A lesson – for me!

I too can sometimes take a few minutes to get things together in my head. Sunday was a good example.

I was at my Santa kids shoot (using strobes). During a quiet period, I was showing my second shooter a few speedlight tricks. Bouncing, and so on.

But.. the speedlight was not working! Every time I fired, I got dark pictures. I started at 400-40-4 (i.e. at 400 ISO, 1/40th second, f/4: the Willems 444 Rule for indoors mixed light flash), and then got dark pictures -background good as per 444, but flash part dark. Huh?

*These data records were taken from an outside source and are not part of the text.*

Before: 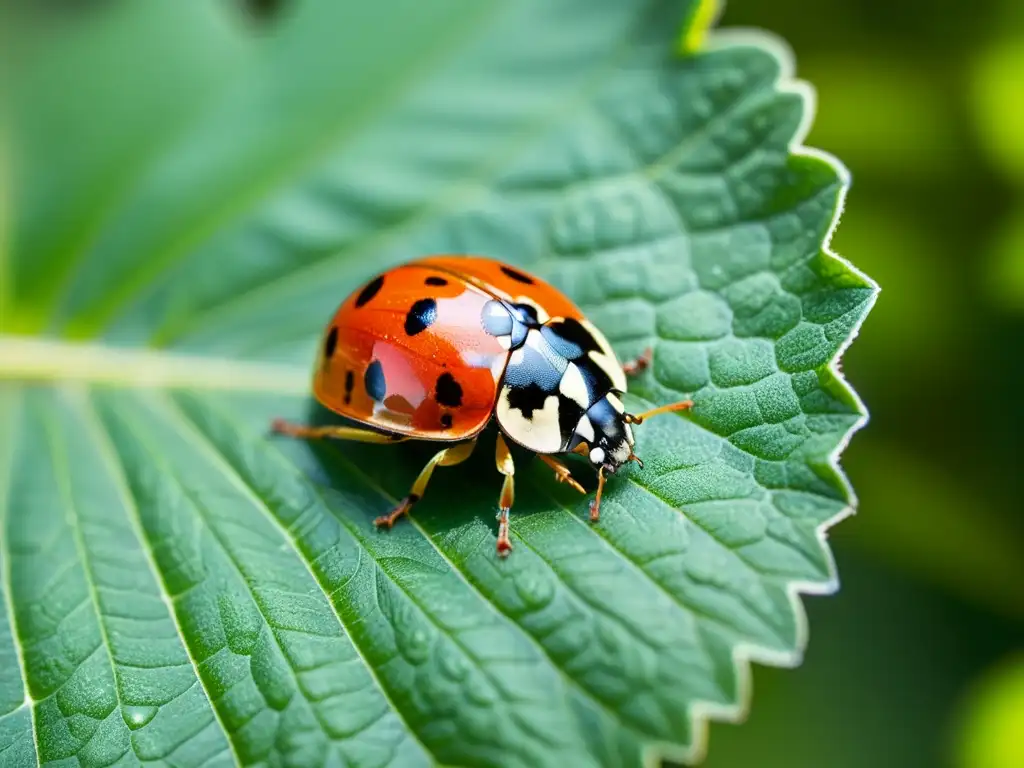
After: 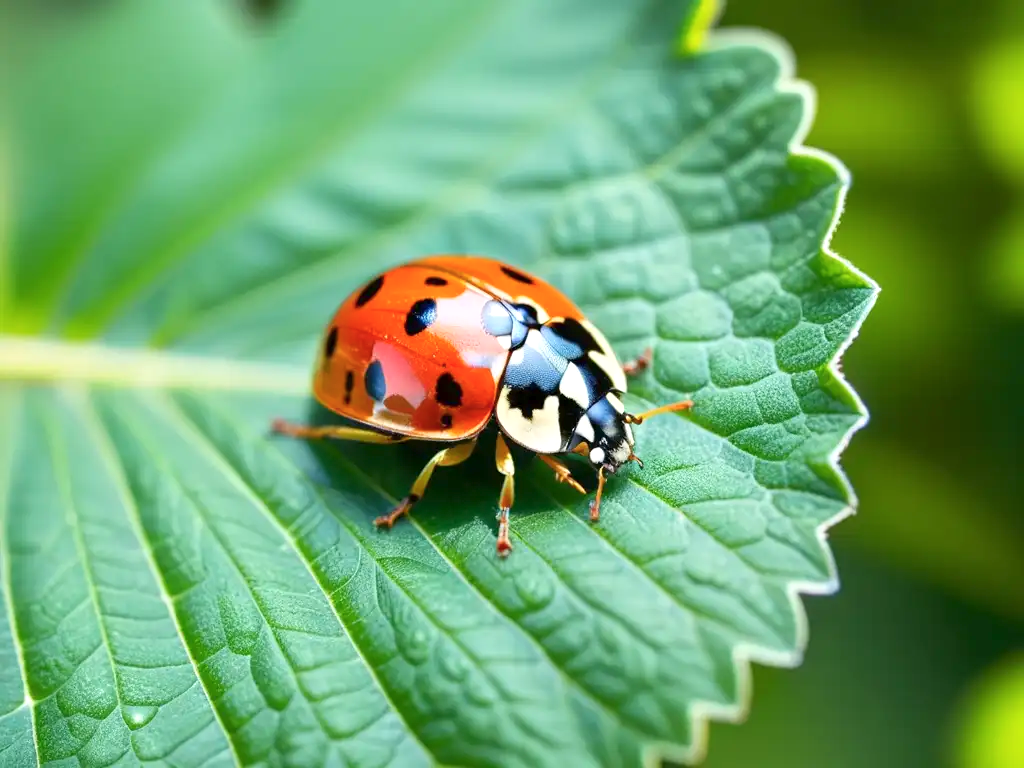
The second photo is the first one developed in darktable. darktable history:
exposure: exposure 0.604 EV, compensate highlight preservation false
color balance rgb: perceptual saturation grading › global saturation 0.135%, perceptual brilliance grading › global brilliance -0.763%, perceptual brilliance grading › highlights -0.808%, perceptual brilliance grading › mid-tones -1.837%, perceptual brilliance grading › shadows -0.601%, contrast -10.229%
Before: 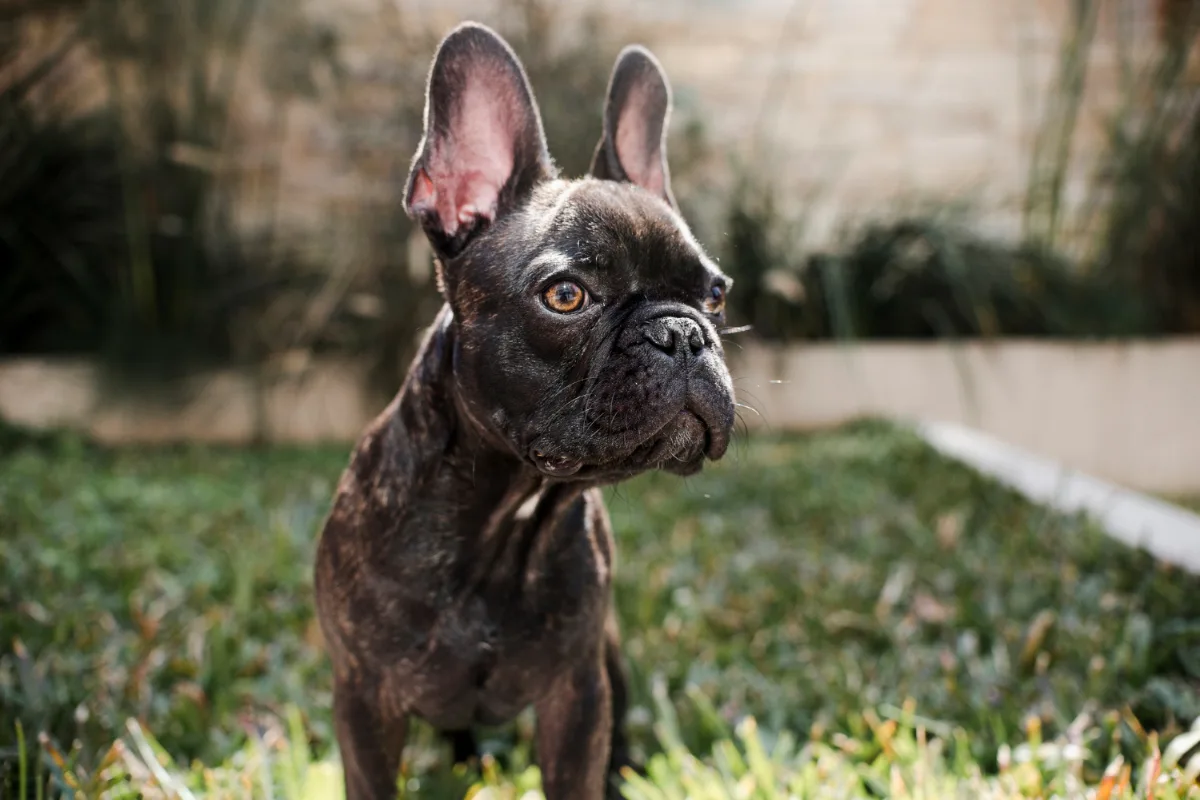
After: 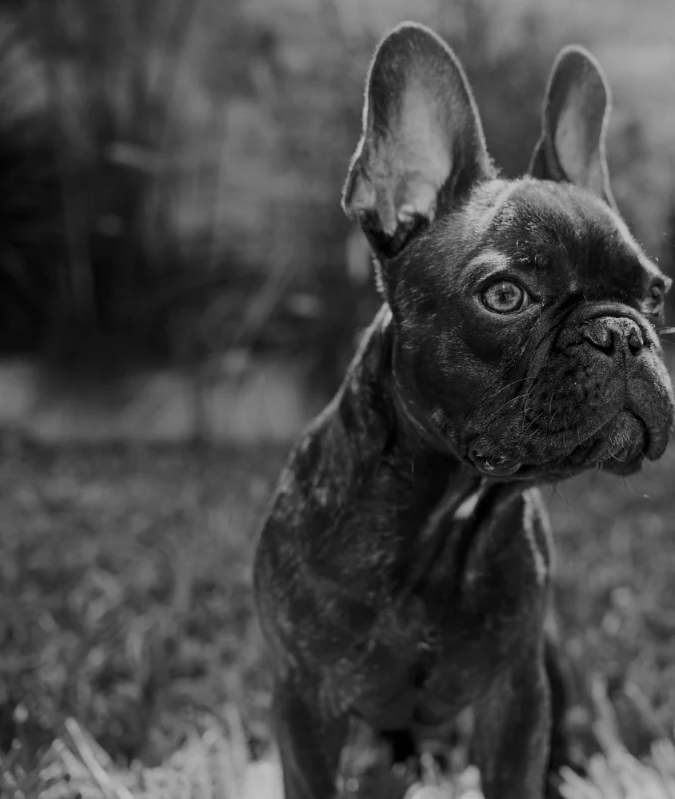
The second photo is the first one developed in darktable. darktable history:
crop: left 5.114%, right 38.589%
monochrome: a 79.32, b 81.83, size 1.1
white balance: red 0.98, blue 1.034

  1. First thing to do in these cases: Turn your flash to MANUAL mode, at full power (1/1). That shows you if you have enough power available at all – if the picture comes out overexposed, all is well and you have enough power available, so the problem must be a metering or setting problem. And that was the case: bright pictures, way overexposed. So there was enough power available: it was simply a TTL metering problem or hardware problem.
  2. Second thing to do: check that metering is not “spot”; check all other camera settings, like flash exposure compensation; and verify that you are not sdhooting a very dark or very bright subject. Nope, no problems there.
  3. Third thing to do: reset camera and flash by powering down and up; remove flash, clean contacts; reconnect; turn it all on again. Did not work.
  4. Fourth thing to do: try a different flash. Same problem!

Now what?

This is where I was flummoxed for a few moments. Huh? I do not like surprises like this.

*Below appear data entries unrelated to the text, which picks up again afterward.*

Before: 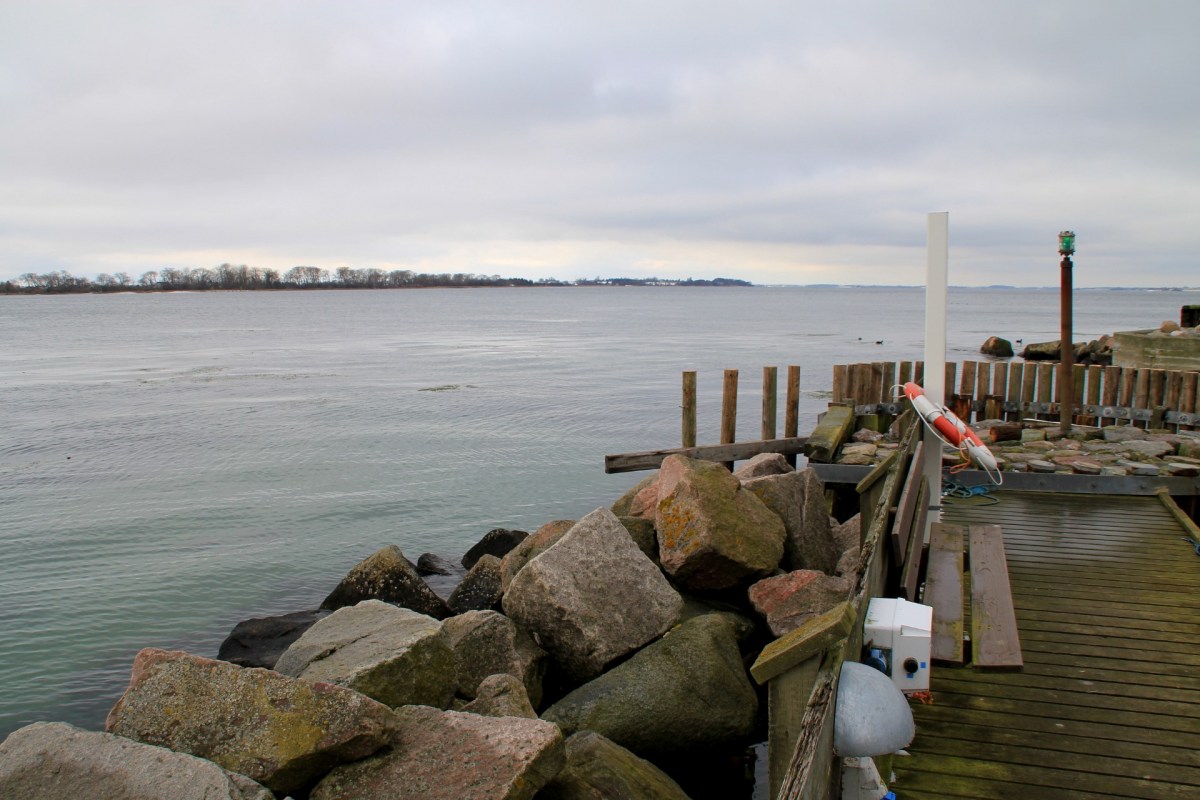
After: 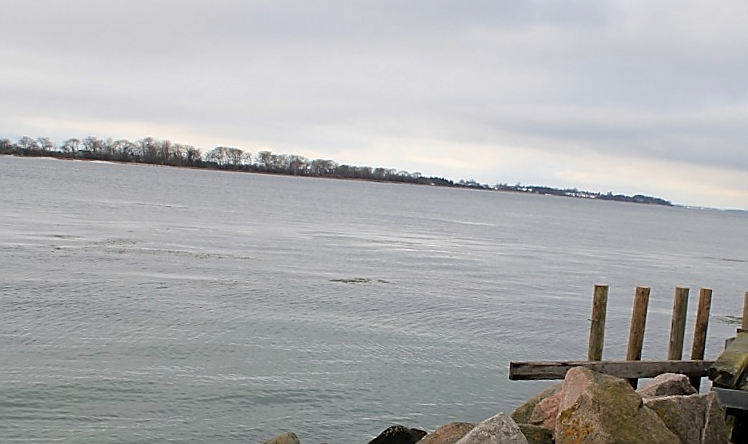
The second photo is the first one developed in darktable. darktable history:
sharpen: radius 1.4, amount 1.25, threshold 0.7
color zones: curves: ch0 [(0, 0.5) (0.143, 0.5) (0.286, 0.5) (0.429, 0.495) (0.571, 0.437) (0.714, 0.44) (0.857, 0.496) (1, 0.5)]
contrast brightness saturation: saturation -0.17
crop and rotate: angle -4.99°, left 2.122%, top 6.945%, right 27.566%, bottom 30.519%
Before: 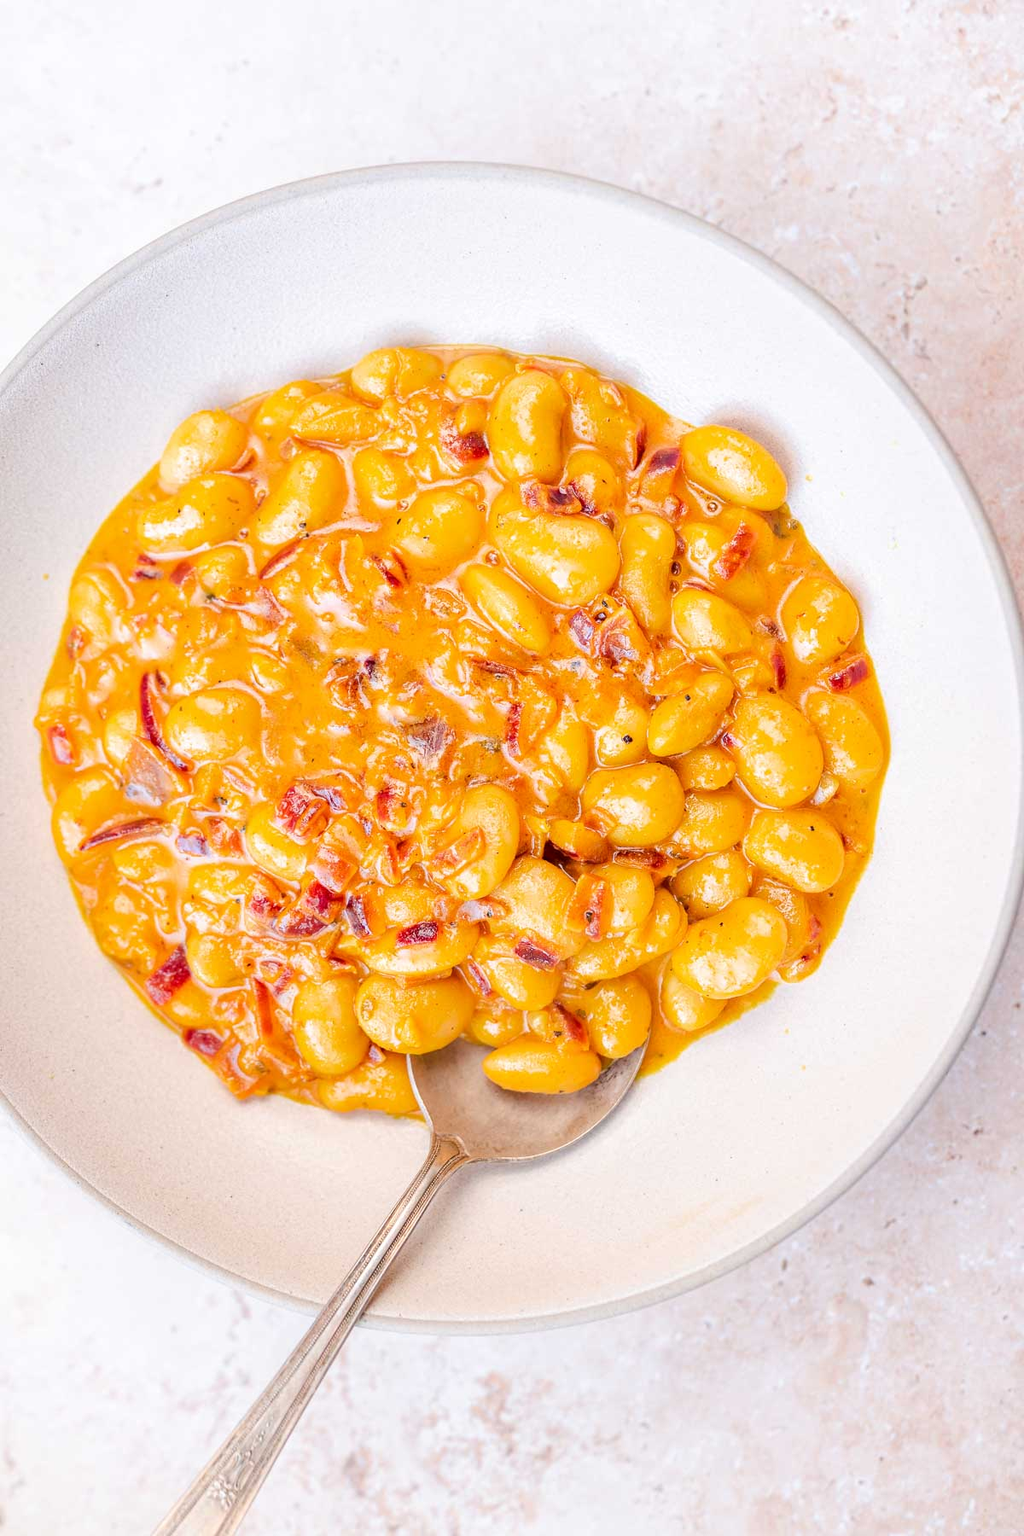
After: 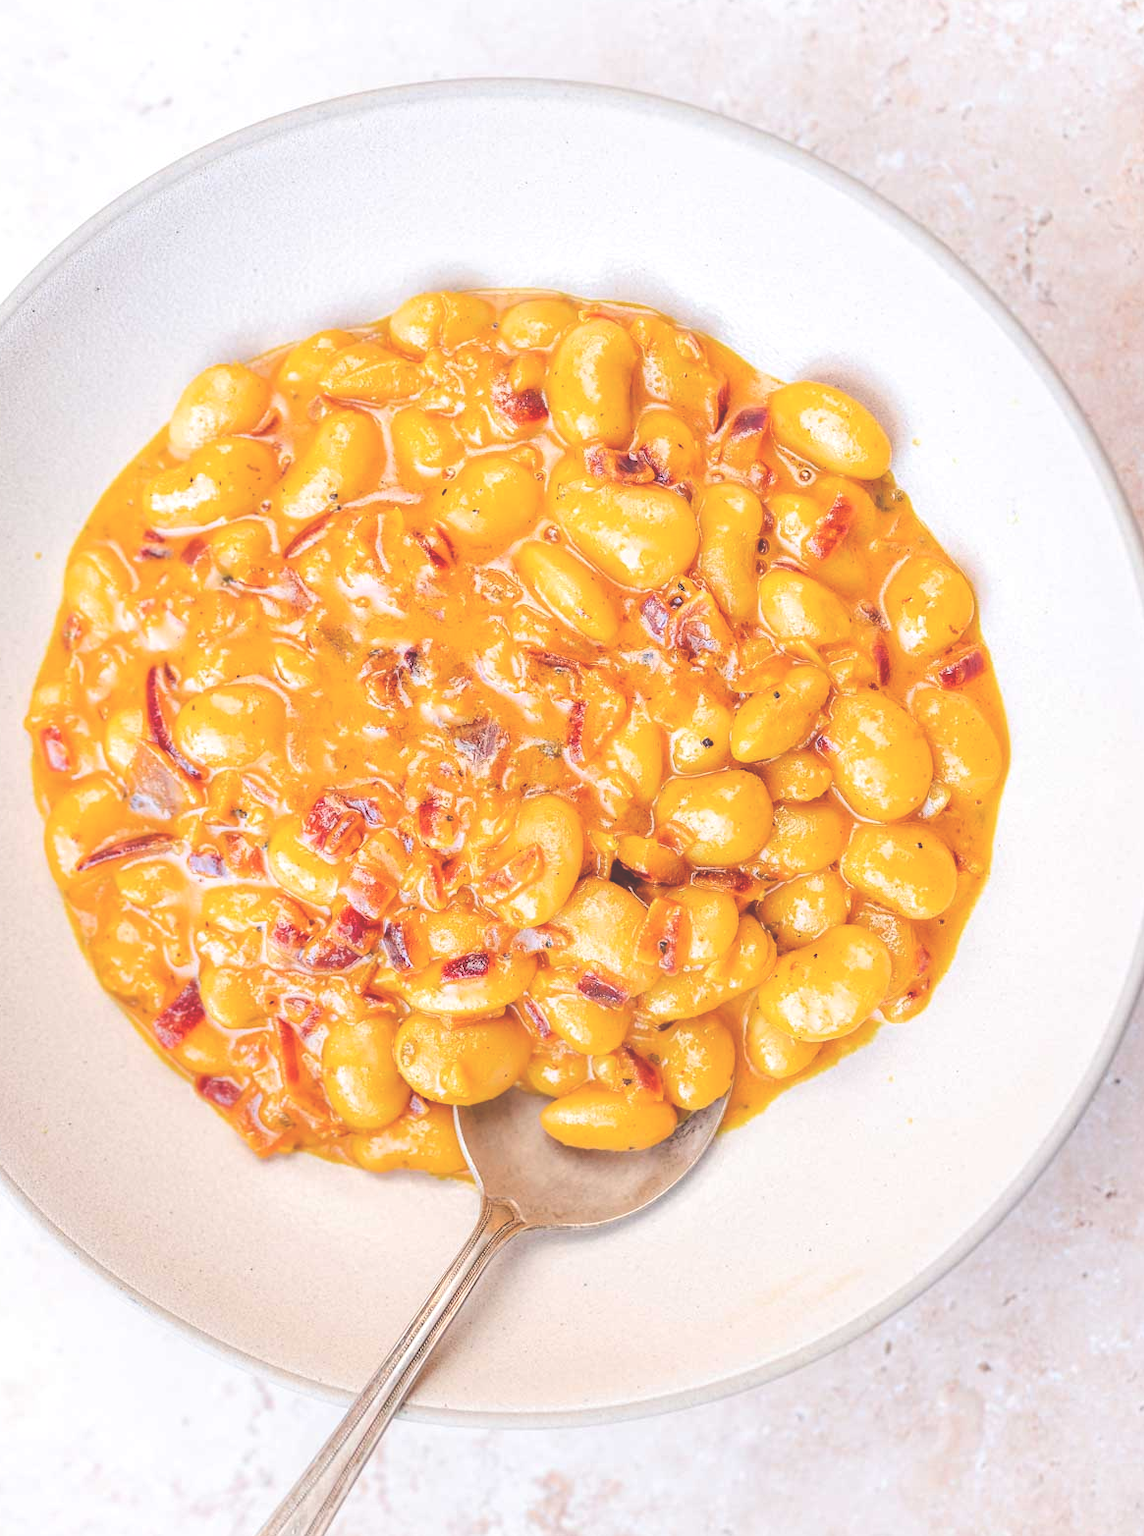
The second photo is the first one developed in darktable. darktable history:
exposure: black level correction -0.04, exposure 0.063 EV, compensate highlight preservation false
crop: left 1.27%, top 6.158%, right 1.622%, bottom 6.931%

Until it hit me. D’oh! Each time I fired, my speedlight’s preflash (that is how TTL flash works) was setting off the nearby second strobe (which uses a cell to detect when it must fire). So the TTL measurement got way too much light back – hence the flash was told to fire at ultra-low power.

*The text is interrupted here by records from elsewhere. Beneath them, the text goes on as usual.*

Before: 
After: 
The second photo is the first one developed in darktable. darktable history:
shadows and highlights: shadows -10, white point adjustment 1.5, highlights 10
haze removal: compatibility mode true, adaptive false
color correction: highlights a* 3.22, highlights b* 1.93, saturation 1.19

The solution was simple: turn off the slave cell on the strobe. Now, no extraneous flashes, and all was well.

So remember: Accidentally co-firing strobes can leave your pictures extremely underexposed – or extremely overexposed (whether over ort under is unpredictable because it depends on the exact timing of the strobe flash).

Of course I knew this, but I was momentarily not thinking. Goes to underscore: all photography is always problem solving, and if you take it logically the answer wil come to you!